Just as you're about to check out your surroundings, a program runs up to you. "This region of memory isn't safe! The User misunderstood what a pushdown automaton is and their algorithm is pushing whole bytes down on top of us! Run!"
The algorithm is fast - it's going to cause a byte to fall into your memory space once every nanosecond! Fortunately, you're faster, and by quickly scanning the algorithm, you create a list of which bytes will fall (your puzzle input) in the order they'll land in your memory space.
Your memory space is a two-dimensional grid with coordinates that range from 0 to 70 both horizontally and vertically. However, for the sake of example, suppose you're on a smaller grid with coordinates that range from 0 to 6 and the following list of incoming byte positions:
5,4
4,2
4,5
3,0
2,1
6,3
2,4
1,5
0,6
3,3
2,6
5,1
1,2
5,5
2,5
6,5
1,4
0,4
6,4
1,1
6,1
1,0
0,5
1,6
2,0
Each byte position is given as an X,Y coordinate, where X is the distance from the left edge of your memory space and Y is the distance from the top edge of your memory space.

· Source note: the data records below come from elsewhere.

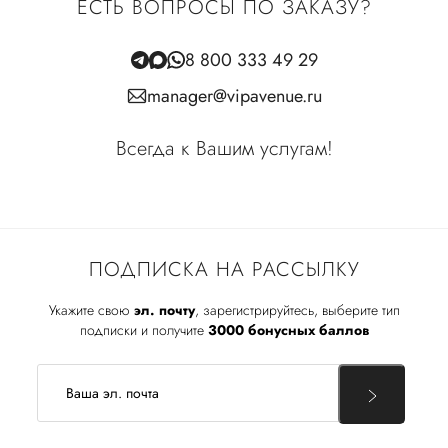
ЕСТЬ ВОПРОСЫ ПО ЗАКАЗУ?
8 800 333 49 29
manager@vipavenue.ru
Всегда к Вашим услугам!
ПОДПИСКА НА РАССЫЛКУ
Укажите свою
эл. почту
, зарегистрируйтесь, выберите тип
подписки и получите
3000 бонусных баллов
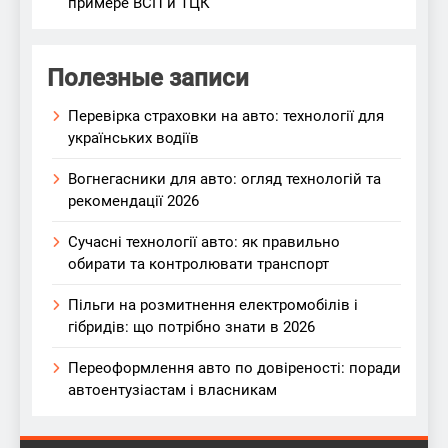
примере ВСП и ТЦК
Полезные записи
Перевірка страховки на авто: технології для
українських водіїв
Вогнегасники для авто: огляд технологій та
рекомендації 2026
Сучасні технології авто: як правильно
обирати та контролювати транспорт
Пільги на розмитнення електромобілів і
гібридів: що потрібно знати в 2026
Переоформлення авто по довіреності: поради
автоентузіастам і власникам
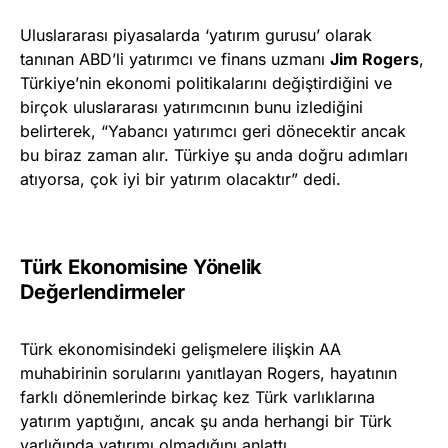
Uluslararası piyasalarda ‘yatırım gurusu’ olarak
tanınan ABD’li yatırımcı ve finans uzmanı
Jim Rogers
,
Türkiye’nin ekonomi politikalarını değiştirdiğini ve
birçok uluslararası yatırımcının bunu izlediğini
belirterek, “Yabancı yatırımcı geri dönecektir ancak
bu biraz zaman alır. Türkiye şu anda doğru adımları
atıyorsa, çok iyi bir yatırım olacaktır” dedi.
Türk Ekonomisine Yönelik
Değerlendirmeler
Türk ekonomisindeki gelişmelere ilişkin AA
muhabirinin sorularını yanıtlayan Rogers, hayatının
farklı dönemlerinde birkaç kez Türk varlıklarına
yatırım yaptığını, ancak şu anda herhangi bir Türk
varlığında yatırımı olmadığını anlattı.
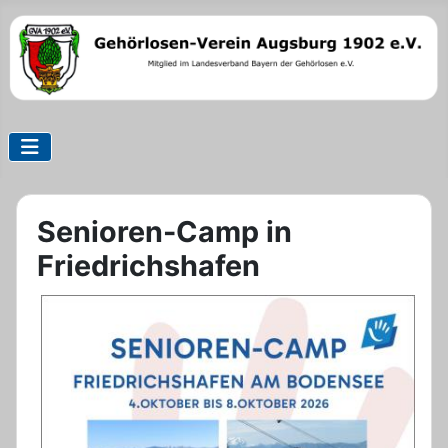
Senioren-Camp in
Friedrichshafen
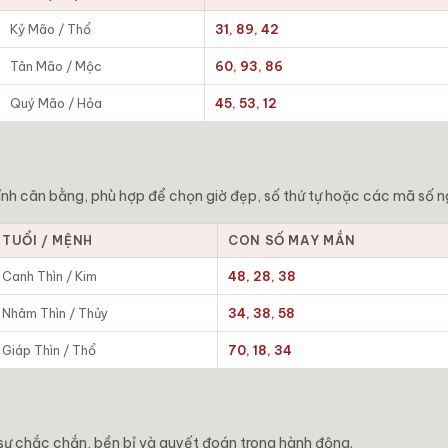
Kỷ Mão / Thổ
31, 89, 42
Tân Mão / Mộc
60, 93, 86
Quý Mão / Hỏa
45, 53, 12
nh cân bằng, phù hợp để chọn giờ đẹp, số thứ tự hoặc các mã số n
TUỔI / MỆNH
CON SỐ MAY MẮN
Canh Thìn / Kim
48, 28, 38
Nhâm Thìn / Thủy
34, 38, 58
Giáp Thìn / Thổ
70, 18, 34
i sự chắc chắn, bền bỉ và quyết đoán trong hành động.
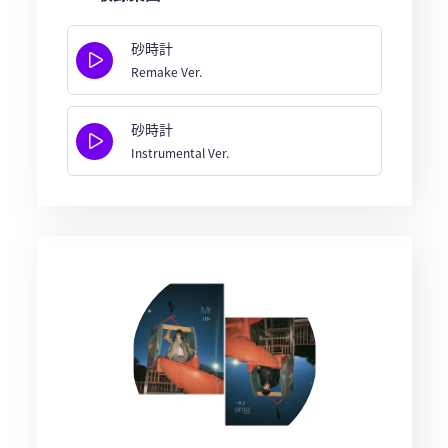
砂時計
Remake Ver.
砂時計
Instrumental Ver.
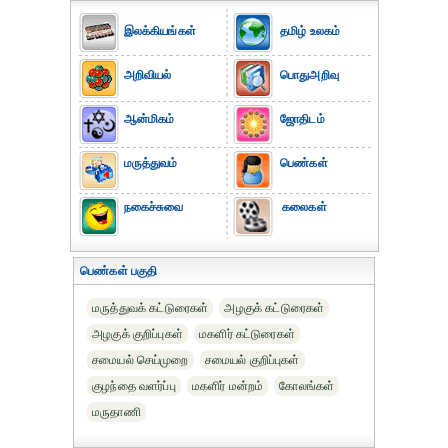
இலக்கியங்கள்
தமிழ் உலகம்
அறிவியல்
பொதுஅறிவு
ஆன்மிகம்
ஜோதிடம்
மருத்துவம்
பெண்கள்
நகைச்சுவை
கலைகள்
பெண்கள் பகுதி
மருத்துவக் கட்டுரைகள்
அழகுக் கட்டுரைகள்
அழகுக் குறிப்புகள்
மகளிர் கட்டுரைகள்
சமையல் செய்முறை
சமையல் குறிப்புகள்
குழந்தை வளர்ப்பு
மகளிர் மன்றம்
கோலங்கள்
மருதாணி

You and The Historians are currently in the top left corner of the memory space (at 0,0) and need to reach the exit in the bottom right corner (at 70,70 in your memory space, but at 6,6 in this example). You'll need to simulate the falling bytes to plan out where it will be safe to run; for now, simulate just the first few bytes falling into your memory space.
As bytes fall into your memory space, they make that coordinate corrupted. Corrupted memory coordinates cannot be entered by you or The Historians, so you'll need to plan your route carefully. You also cannot leave the boundaries of the memory space; your only hope is to reach the exit.
In the above example, if you were to draw the memory space after the first 12 bytes have fallen (using . for safe and # for corrupted), it would look like this:
...#...
..#..#.
....#..
...#..#
..#..#.
.#..#..
#.#....
You can take steps up, down, left, or right. After just 12 bytes have corrupted locations in your memory space, the shortest path from the top left corner to the exit would take *22* steps. Here (marked with O) is one such path:
*O**O*.#*O**O**O*
.*O*#*O**O*#*O*
.*O**O**O*#*O**O*
...#*O**O*#
..#*O**O*#.
.#.*O*#..
#.#*O**O**O**O*
Simulate the first kilobyte (1024 bytes) falling onto your memory space. Afterward, what is the minimum number of steps needed to reach the exit?